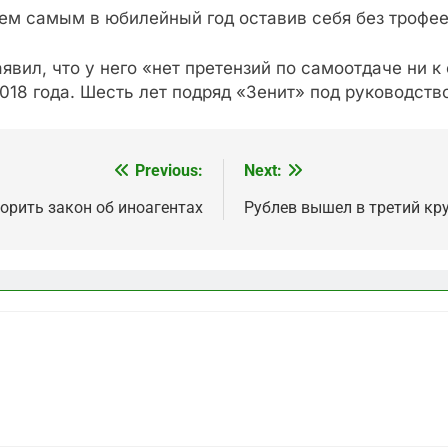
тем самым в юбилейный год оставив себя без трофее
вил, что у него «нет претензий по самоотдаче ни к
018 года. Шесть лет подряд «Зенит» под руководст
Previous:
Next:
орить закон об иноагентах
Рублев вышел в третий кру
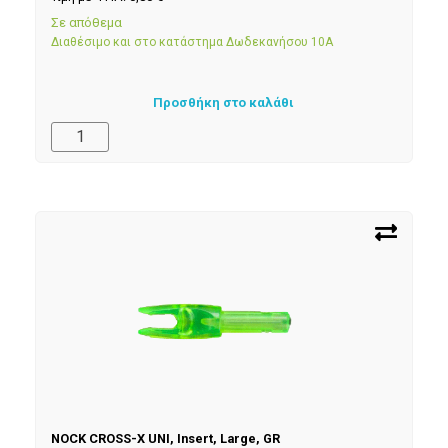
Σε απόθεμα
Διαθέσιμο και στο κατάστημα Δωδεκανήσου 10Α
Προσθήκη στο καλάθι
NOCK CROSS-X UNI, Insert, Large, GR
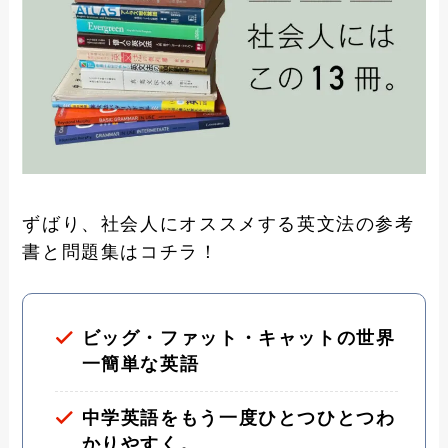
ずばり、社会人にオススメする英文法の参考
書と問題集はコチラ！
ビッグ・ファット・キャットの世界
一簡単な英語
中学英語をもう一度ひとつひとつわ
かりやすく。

———

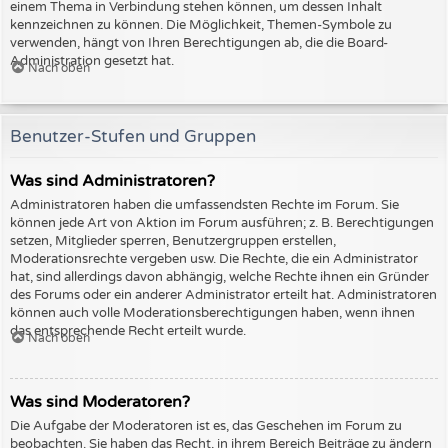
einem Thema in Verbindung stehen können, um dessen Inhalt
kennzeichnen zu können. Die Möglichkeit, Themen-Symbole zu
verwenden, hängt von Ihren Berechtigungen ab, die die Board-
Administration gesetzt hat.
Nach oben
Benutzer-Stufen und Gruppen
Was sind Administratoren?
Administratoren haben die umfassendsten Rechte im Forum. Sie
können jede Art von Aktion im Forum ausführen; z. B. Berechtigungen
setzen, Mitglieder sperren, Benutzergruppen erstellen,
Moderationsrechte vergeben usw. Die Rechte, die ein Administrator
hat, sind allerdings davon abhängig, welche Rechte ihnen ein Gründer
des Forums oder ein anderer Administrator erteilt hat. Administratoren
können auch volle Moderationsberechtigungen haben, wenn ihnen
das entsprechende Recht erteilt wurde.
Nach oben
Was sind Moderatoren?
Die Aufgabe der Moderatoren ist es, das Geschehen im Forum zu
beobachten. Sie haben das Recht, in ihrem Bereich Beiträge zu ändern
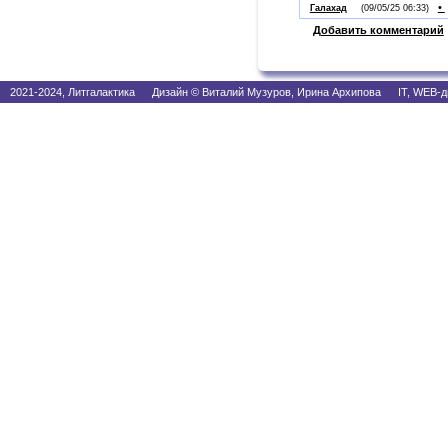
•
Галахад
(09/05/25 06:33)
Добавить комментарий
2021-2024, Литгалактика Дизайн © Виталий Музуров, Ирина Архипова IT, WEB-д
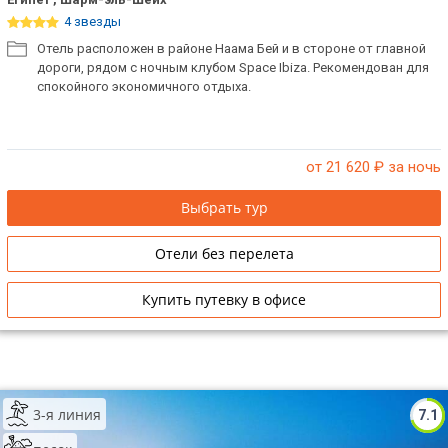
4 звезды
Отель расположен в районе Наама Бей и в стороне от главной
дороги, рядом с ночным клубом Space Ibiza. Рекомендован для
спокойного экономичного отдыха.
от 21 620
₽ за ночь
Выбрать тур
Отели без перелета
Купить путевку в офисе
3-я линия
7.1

———

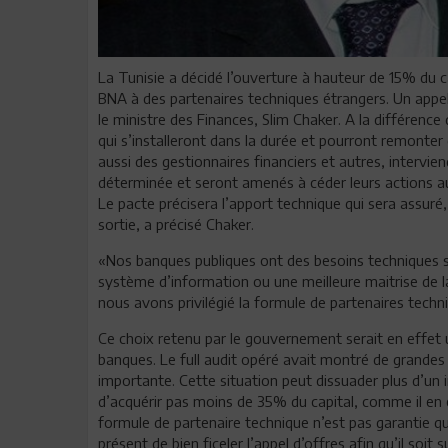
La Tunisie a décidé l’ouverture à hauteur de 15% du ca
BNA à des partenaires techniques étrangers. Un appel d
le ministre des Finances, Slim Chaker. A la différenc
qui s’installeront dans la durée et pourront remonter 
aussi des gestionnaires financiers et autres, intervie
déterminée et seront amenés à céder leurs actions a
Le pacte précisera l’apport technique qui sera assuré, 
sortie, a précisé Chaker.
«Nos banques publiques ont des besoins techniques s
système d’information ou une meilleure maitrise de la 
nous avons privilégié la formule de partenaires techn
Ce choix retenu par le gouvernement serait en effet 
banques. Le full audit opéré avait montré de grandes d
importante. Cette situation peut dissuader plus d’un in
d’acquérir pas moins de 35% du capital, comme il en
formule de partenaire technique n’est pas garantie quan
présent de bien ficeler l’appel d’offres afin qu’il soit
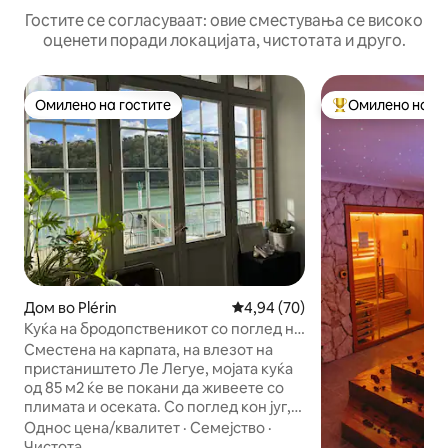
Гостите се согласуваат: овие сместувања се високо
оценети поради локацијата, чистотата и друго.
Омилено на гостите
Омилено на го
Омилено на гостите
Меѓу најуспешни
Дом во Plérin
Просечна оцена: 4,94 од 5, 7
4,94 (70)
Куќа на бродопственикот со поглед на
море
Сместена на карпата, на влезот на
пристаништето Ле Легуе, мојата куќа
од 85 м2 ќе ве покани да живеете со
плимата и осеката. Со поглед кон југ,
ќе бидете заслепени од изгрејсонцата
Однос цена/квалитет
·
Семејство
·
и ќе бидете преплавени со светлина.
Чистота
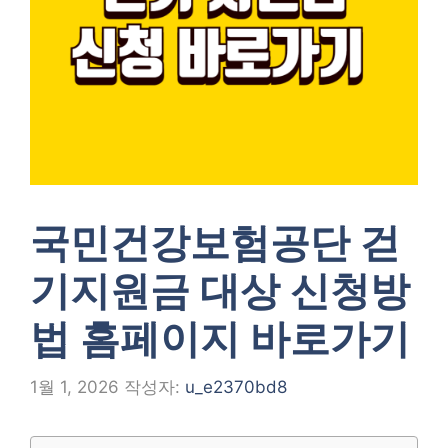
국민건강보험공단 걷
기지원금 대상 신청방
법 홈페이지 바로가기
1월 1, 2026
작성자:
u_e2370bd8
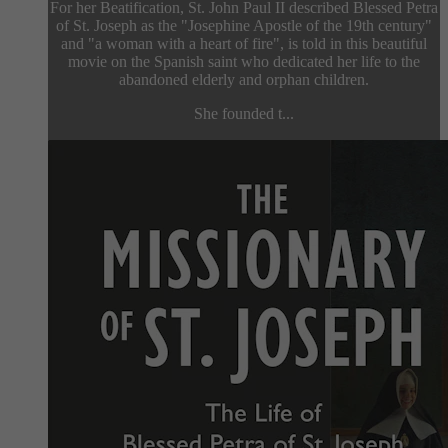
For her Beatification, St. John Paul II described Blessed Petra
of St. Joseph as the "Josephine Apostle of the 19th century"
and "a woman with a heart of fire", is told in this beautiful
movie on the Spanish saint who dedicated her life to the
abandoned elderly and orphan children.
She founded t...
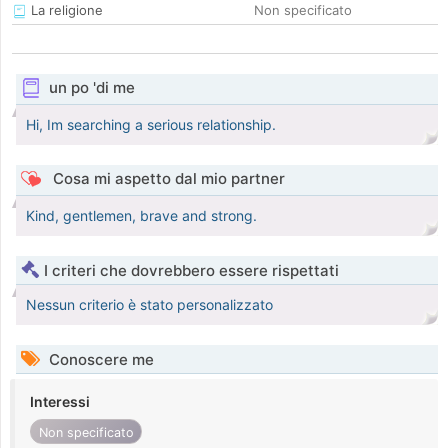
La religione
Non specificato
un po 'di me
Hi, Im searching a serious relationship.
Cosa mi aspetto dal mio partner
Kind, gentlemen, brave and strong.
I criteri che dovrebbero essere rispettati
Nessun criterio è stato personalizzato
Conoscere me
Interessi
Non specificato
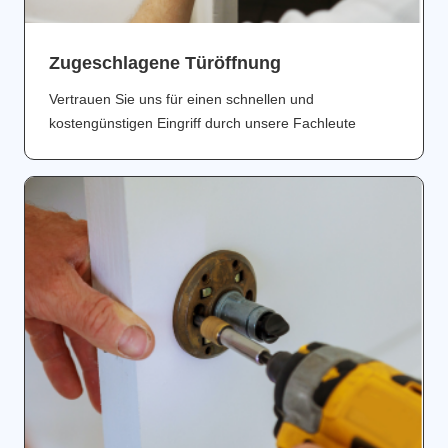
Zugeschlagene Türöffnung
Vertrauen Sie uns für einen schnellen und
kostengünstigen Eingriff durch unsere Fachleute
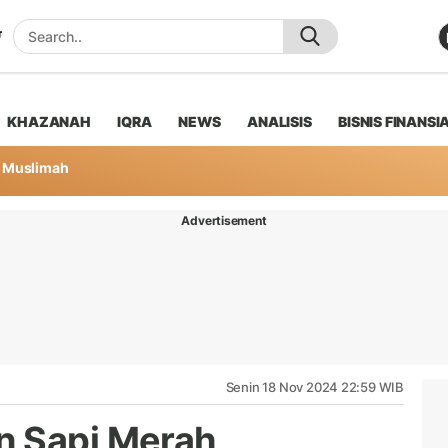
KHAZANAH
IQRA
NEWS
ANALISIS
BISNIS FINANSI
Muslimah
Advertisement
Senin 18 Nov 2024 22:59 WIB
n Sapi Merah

———

PROBLEM DETAILS: Please print the lines between the line holding "тем самым в" and the line holding "NOCK CROSS-X UNI, Insert, Large, GR", inclusive, without changing them and without the pictures.

TASK SOLUTION:
тем самым в юбилейный год оставив себя без трофее
вил, что у него «нет претензий по самоотдаче ни к
018 года. Шесть лет подряд «Зенит» под руководст
Previous:
Next:
орить закон об иноагентах
Рублев вышел в третий кру
Σε απόθεμα
Διαθέσιμο και στο κατάστημα Δωδεκανήσου 10Α
Προσθήκη στο καλάθι
NOCK CROSS-X UNI, Insert, Large, GR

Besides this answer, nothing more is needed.